That was the moment digiQMS was born — not from a boardroom strategy session, but from years of living that exact scenario inside Australian food manufacturing businesses.
Before starting DigiQMS, I spent close to a decade working in quality and regulatory teams within Australian food manufacturing
I'm a Process Engineer by training (University of Sydney) and a problem-solver by nature. Over the years, I noticed the same pattern in every quality role I held: brilliant, dedicated teams were spending more time chasing paperwork than actually managing quality.
The tools to fix it — SharePoint, Power Automate, Power BI — were already sitting on their desktops, unused, while companies poured budget into expensive third-party QMS platforms.
So I started building solutions myself. Audit scheduling apps. Non-conformance workflows. Supplier document automations. Power BI dashboards that actually told the story management needed to hear.

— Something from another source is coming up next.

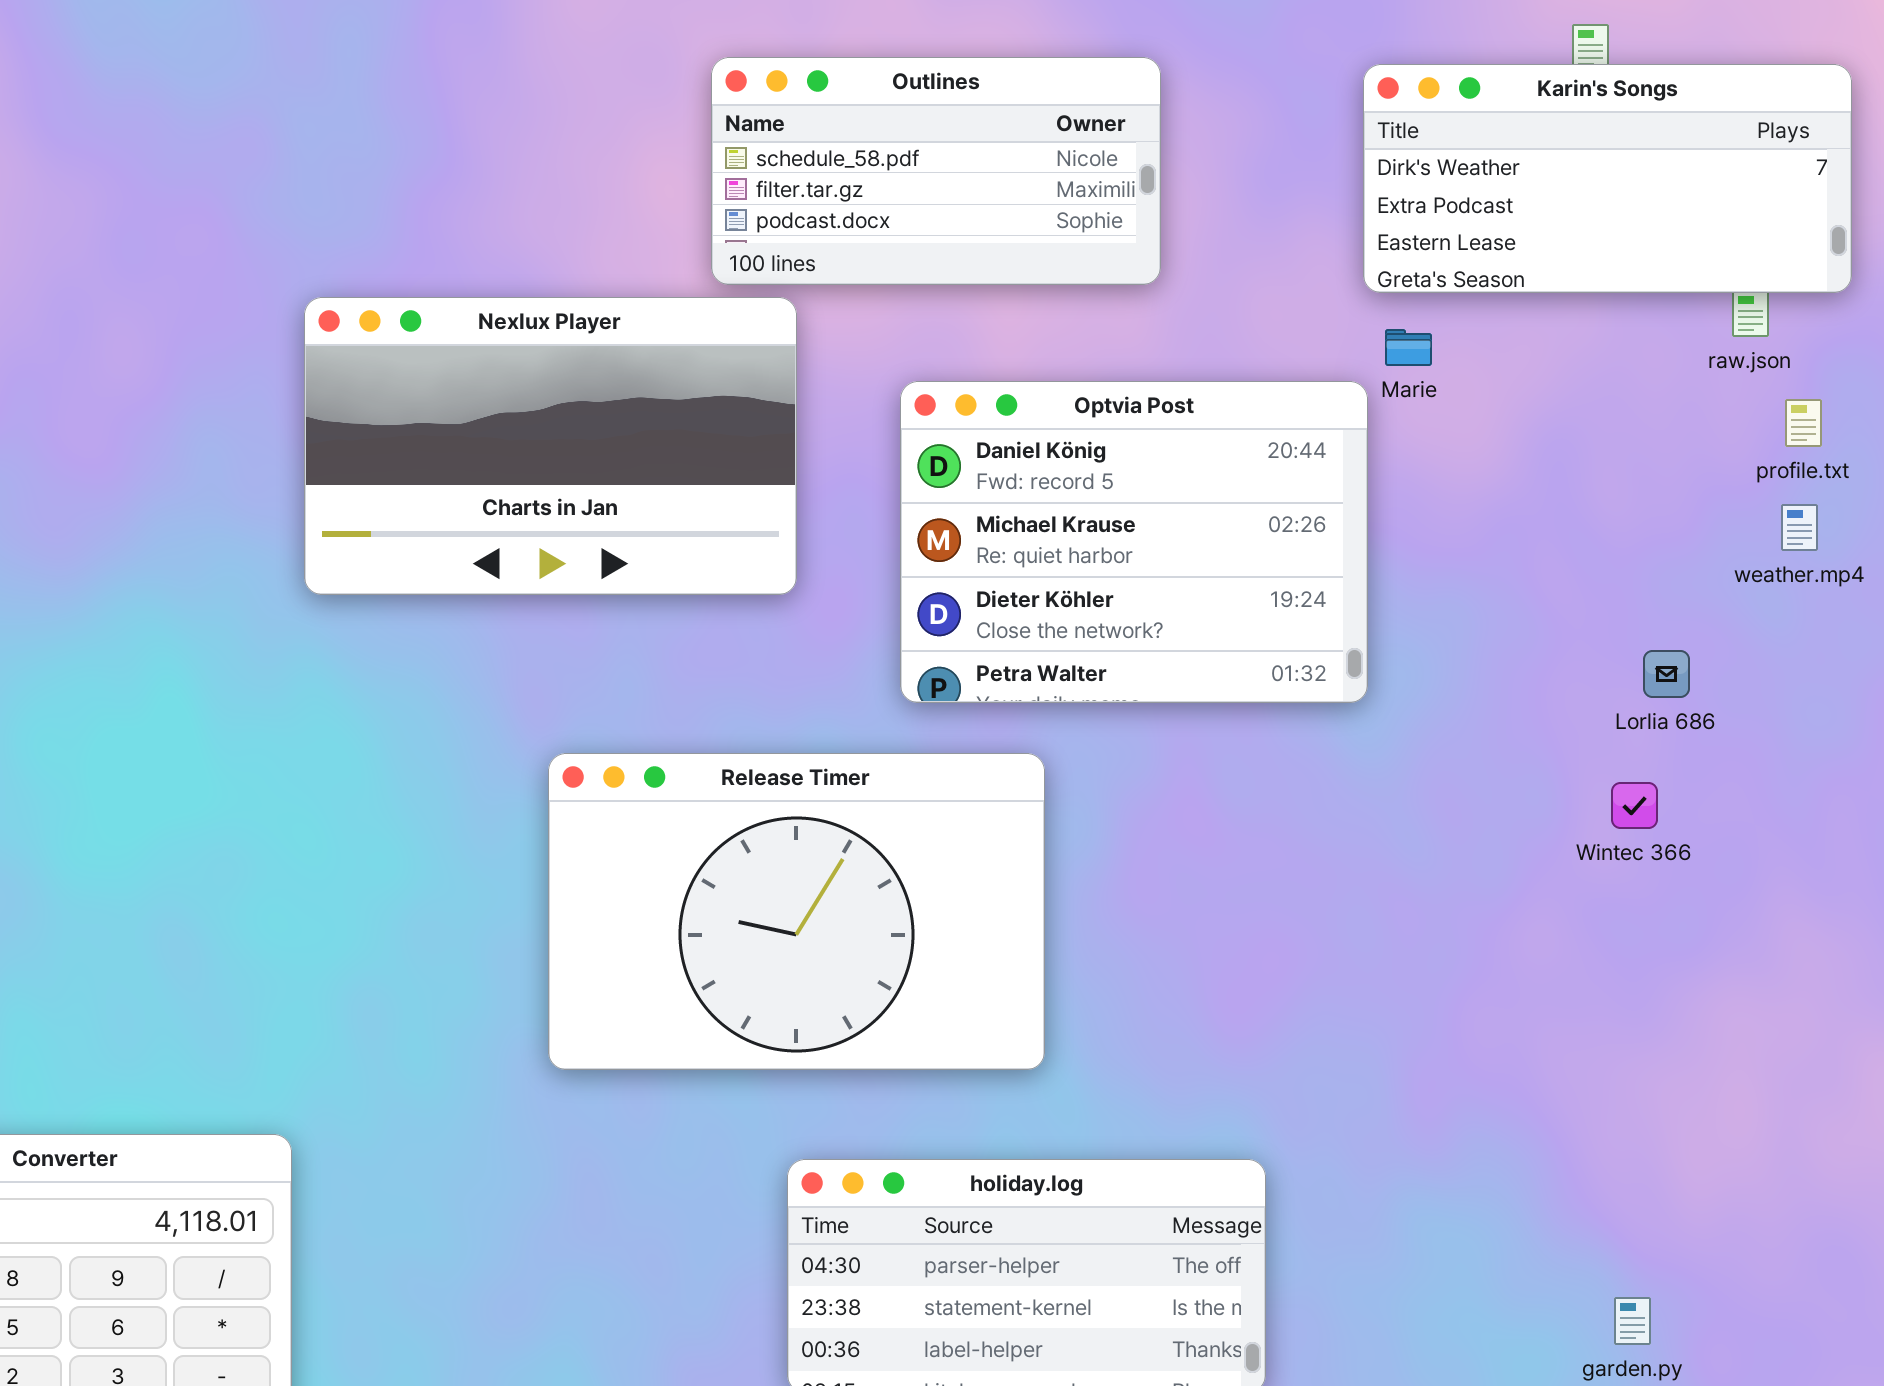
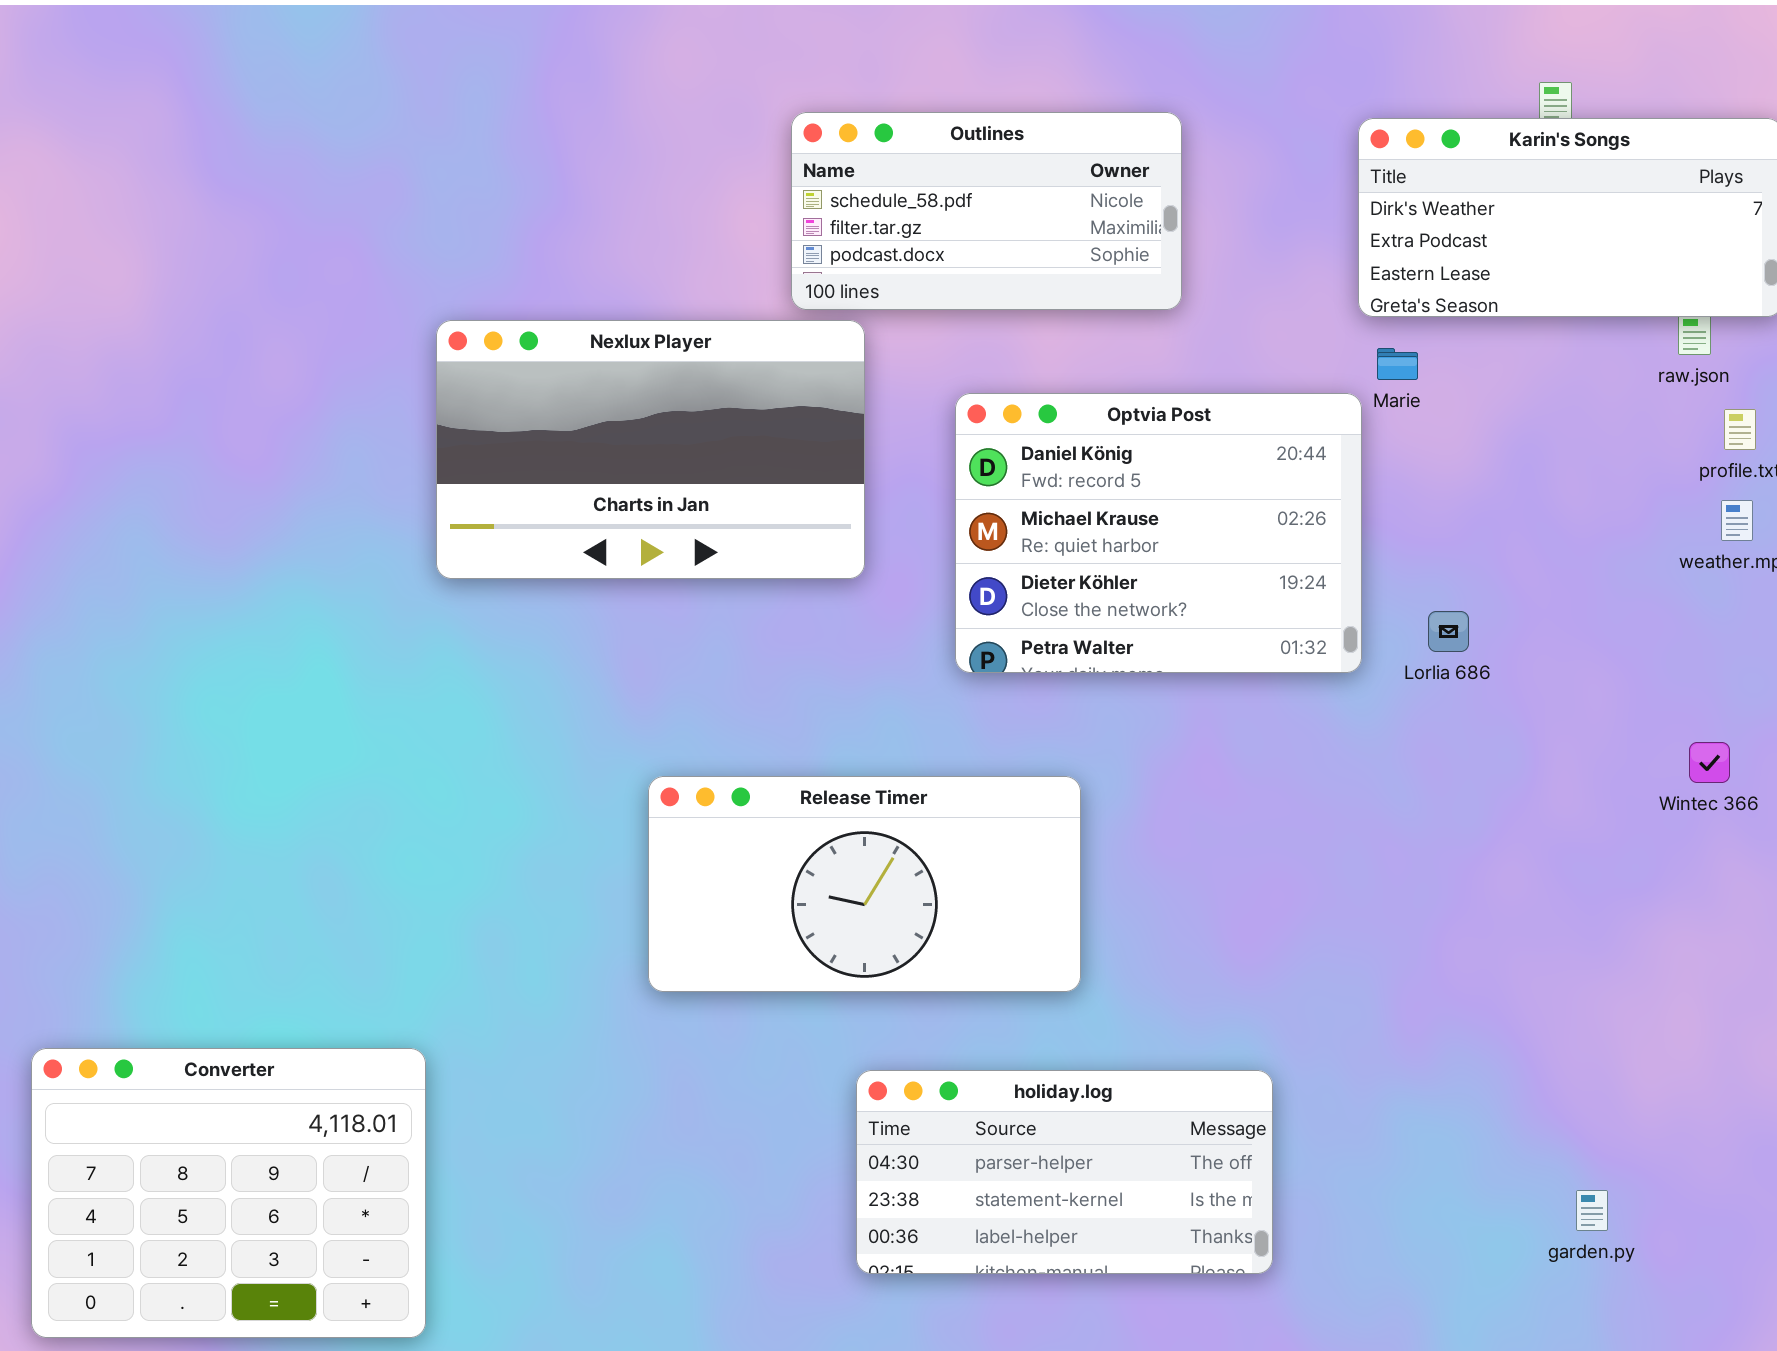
Lorlia 686: [1643,650,1690,698] -> [1428,611,1469,652], moved
Release Timer: [548,753,1045,1070] -> [648,776,1081,992], resized
Wintec 366: [1611,782,1658,829] -> [1689,742,1730,783], moved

Word travelled, colleagues asked for help, and eventually digiQMS became its own thing — a way to bring those years of hands-on quality experience together with the digital skills to make systems that actually work for the people using them.
Thew gap we fill
When food businesses look for help digitising their QMS, they usually find two types of providers — and neither is quite right.
Food safety consultants
know the regulations inside out, but they can't build digital systems. So your QMS ends up as a beautifully written set of procedures stuck inside Word documents and Excel registers.
IT consultants
can build anything in SharePoint, but they've never sat through a customer audit, managed an allergen incident, or chased a supplier for a missing certificate of analysis. Their systems look polished but miss the operational nuances that matter when an auditor walks through the door.
digiQMS
bridges that gap. Every system we build is designed by someone who has worked on both sides — who understands the compliance requirements and knows how to make Microsoft 365 do what you need it to.